Your child graduated from college, only to enter a lackluster job market with little promise for financial stability, at least in the near future. Instead, the kids have headed back to the roost. Now what?
According to the New York Times, a study conducted by Ameriprise Financial revealed that more than half of baby boomers (the tumultuous generation born between 1946 to 1964) report they‘ve allowed their adult children to move back home, rent free. You already know how I feel about personal responsibility – but of course, ultimately I feel this decision is a highly personal one best left to parents.
Still – I want to weigh in here, because that same study revealed something I hear all too often.

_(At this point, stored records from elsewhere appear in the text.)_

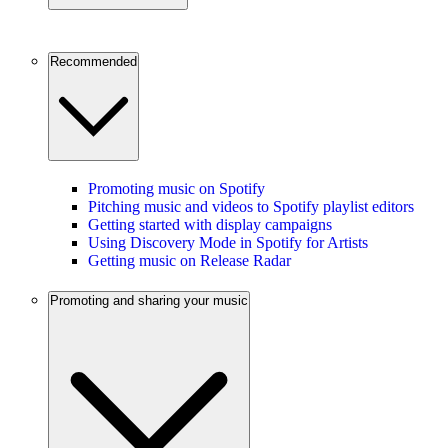
Recommended
Promoting music on Spotify
Pitching music and videos to Spotify playlist editors
Getting started with display campaigns
Using Discovery Mode in Spotify for Artists
Getting music on Release Radar
Promoting and sharing your music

More than 90% of those parents said they’ve have provided some kind of support for expenses to their adult children to defray costs associated with vehicles, health insurance or rent, food and utilities.
But here’s the real issue – only 25% say they are saving funds for their own future. And that’s where I have to offer fair warning. Our first responsibility to adult children now is to take care of our own futures. Otherwise, when it’s time retirement, there could be trouble. And I’m certain boomers don’t want to be a burden on their own families. So take care of your long-term goals, first.

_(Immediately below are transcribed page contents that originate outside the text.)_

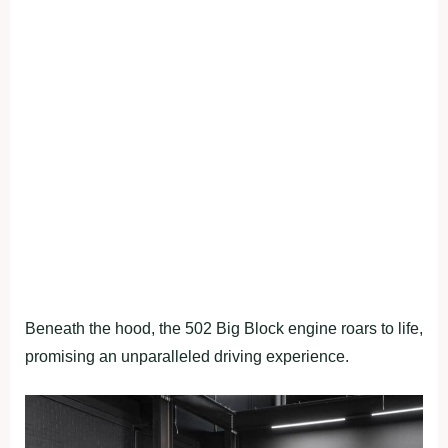
Beneath the hood, the 502 Big Block engine roars to life,
promising an unparalleled driving experience.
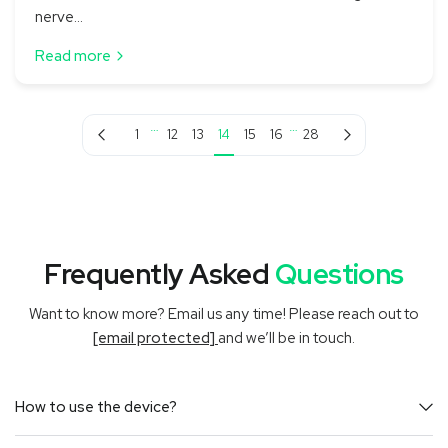
nerve...
Read more
…
…
Previous page
Next page
1
12
13
14
15
16
28
Frequently Asked
Questions
Want to know more? Email us any time! Please reach out to
[email protected]
and we’ll be in touch.
How to use the device?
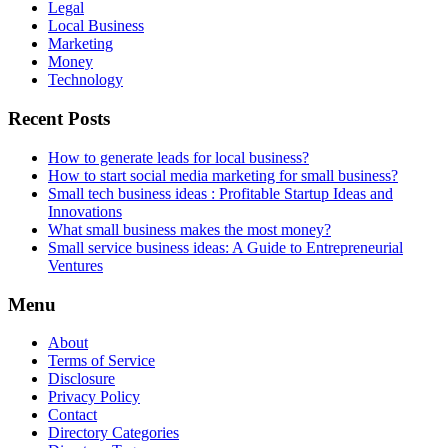
Legal
Local Business
Marketing
Money
Technology
Recent Posts
How to generate leads for local business?
How to start social media marketing for small business?
Small tech business ideas : Profitable Startup Ideas and
Innovations
What small business makes the most money?
Small service business ideas: A Guide to Entrepreneurial
Ventures
Menu
About
Terms of Service
Disclosure
Privacy Policy
Contact
Directory Categories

As a mother of three, I understand the challenges many parents face when trying to individuate from their adult children. Growing up, it is critical for us as parents to empower their journey by training them from a very early age to earn and steward their own money, so one day, they can enjoy their own financial independence. It is the job of parents to work themselves out of one – to set children free to make their own way. There is no better avenue to promoting self-esteem then to allow a child to earn his or her own successes (no matter what age our children are).

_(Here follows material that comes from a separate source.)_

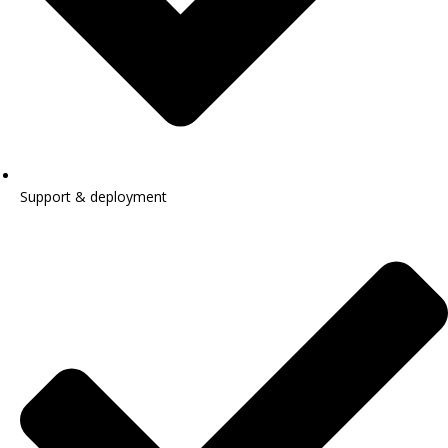
Support & deployment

But in a down economy, when even service jobs are scarce – reality often dictates that we must help our adult children. So I’d like to offer a few parameters to follow when welcoming the kids back into the nest. (Just when you getting used to quiet evenings alone!)
6 Tips for conquering the Boomerang effect
- Communicate expectations. True, your child has probably kept to his or her own schedule at school and life in general. But if you just can’t sleep until they’ve arrived home safe and sound, implement a curfew out of respect. (I can’t think of a better incentive for them to work toward moving out!)
- Establish household responsibilities. Chores are back! Ensure your adult kids help out around the house with shopping, cooking, cleaning, and yard and vehicle maintenance. This gives them the message that you are no longer fully responsible for their lives, and they must earn their keep, so to speak.
- Determine financial responsibilities. It’s your call as to whether your kids will contribute financially, but it is a good idea to at the very least require them to save a portion of any funds they earn, or pay toward even a small amount of rent. You can always put it aside for them as an extra savings toward a down payment on a rental deposit, or even toward the sale of a home. This will establish discipline if they hadn’t learned it beforehand.
- Determine a goal toward employment. Even if your child has not secured a job worthy of his or her education level, there is nothing wrong with requiring him or her to get a filler job in the meantime. (Better yet – teach them to launch their own business and inspire entrepreneurship!) At a minimum, you can prevent couch potato syndrome from setting in by requiring them to be actively seeking employment so they don’t get too comfortable while they are with you.
- Plan a goal for moving out. Discuss a goal for your child’s departure date, and empower him or her with resources to earn, steward and save the funds they’ll need to make it on their own. It isn’t easy to set those boundaries, but you’ll give your children the message you believe in their abilities!
- Put it in writing. Having a written agreement will allow you a tool to refer back to in order to hold your child accountable for maintaining personal responsibility and working towards independence.
Remember – parents need to give their children both roots and wings. But the goal is not to have them fly back to the nest whenever times get challenging! Try not to feel guilty, but instead, set expectations, offer support; and remind your child that achieving your own financial stability is a gift they’ll appreciate one day!